Second, Ashjian contends that the Amendment should be stricken Plaintiff delayed the filing of the Amendment after learning of Ashjian’s identity and potential culpability for the alleged causes of action.
Ashjian advances a copy of discovery responses sent to Plaintiff via prior defense counsel to establish that Plaintiff has been aware of Ashjian’s identity and relationship to the underlying incident since May 17, 2021. (Declaration of Alexandra Soltis, ¶ 4.) In Defendant Gloria Deukmejian’s response to Special Interrogatory No. 15, propounded by Plaintiff, Deukmejian indicates that Nazar Ashjian is the property manager of the property where Plaintiff was injured. (See Declaration of Alexandra Soltis, ¶ 4, Exhibit B.) These discovery responses were served on Plaintiff on May 17, 2021. (See Declaration of Alexandra Soltis, ¶ 4, Exhibit B.) Yet, as the Court notes, Plaintiff did not file the Amendment until August 9, 2022.

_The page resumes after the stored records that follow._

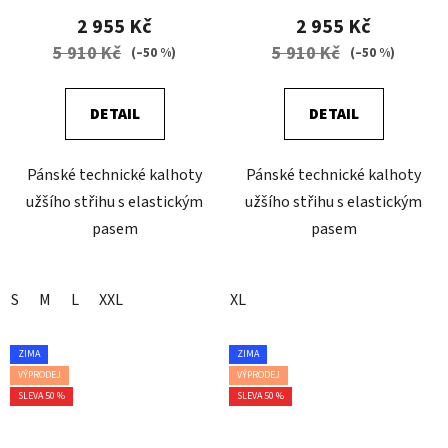
2 955 Kč
2 955 Kč
5 910 Kč
5 910 Kč
(–50 %)
(–50 %)
DETAIL
DETAIL
Pánské technické kalhoty
Pánské technické kalhoty
užšího střihu s elastickým
užšího střihu s elastickým
pasem
pasem
S
M
L
XXL
XL
ZIMA
ZIMA
VÝPRODEJ
VÝPRODEJ
SLEVA 50 %
SLEVA 50 %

In sum, Ashjian argues that the Amendment should be stricken because Plaintiff waited 15 months, after learning of Ashjian’s identity through discovery, to file the Amendment. “[U]nreasonable delay in filing an amendment after actually acquiring such knowledge can bar a plaintiff's resort to the fictitious name procedure.” (Barrows v. American Motors Corp. (1983) 144 Cal.App.3d 1, 8.) But as Court of Appeal further noted, a Doe defendant needs to establish that “[p]laintiff, after learning of his cause of action against defendant, was dilatory in amending his complaint, or that defendants suffered prejudice from any such delay.” (Ibid.)
Here, Plaintiff has not filed an opposition to the motion and in turn has not provided an adequate explanation for the 15-month delay in filing the Amendment after learning Ashjian’s identity and role in the subject incident. In other words, the Court finds that the 15-month gap amounts to Plaintiff being dilatory when the Amendment is filed approximately 6 months before the trial which is set on January 24, 2023 and 5 months before the non-expert discovery cut off which would be 30 days before the trial. In short, the Court finds that the delay in filing the Amendment is unreasonable.
CONCLUSION AND ORDER
Therefore, the Court grants Ashjian’s motion to strike the Amendment naming Nazar Ashjian as Doe Defendant 1 without leave to amend.
The Clerk of the Court shall provide notice of the Court’s ruling.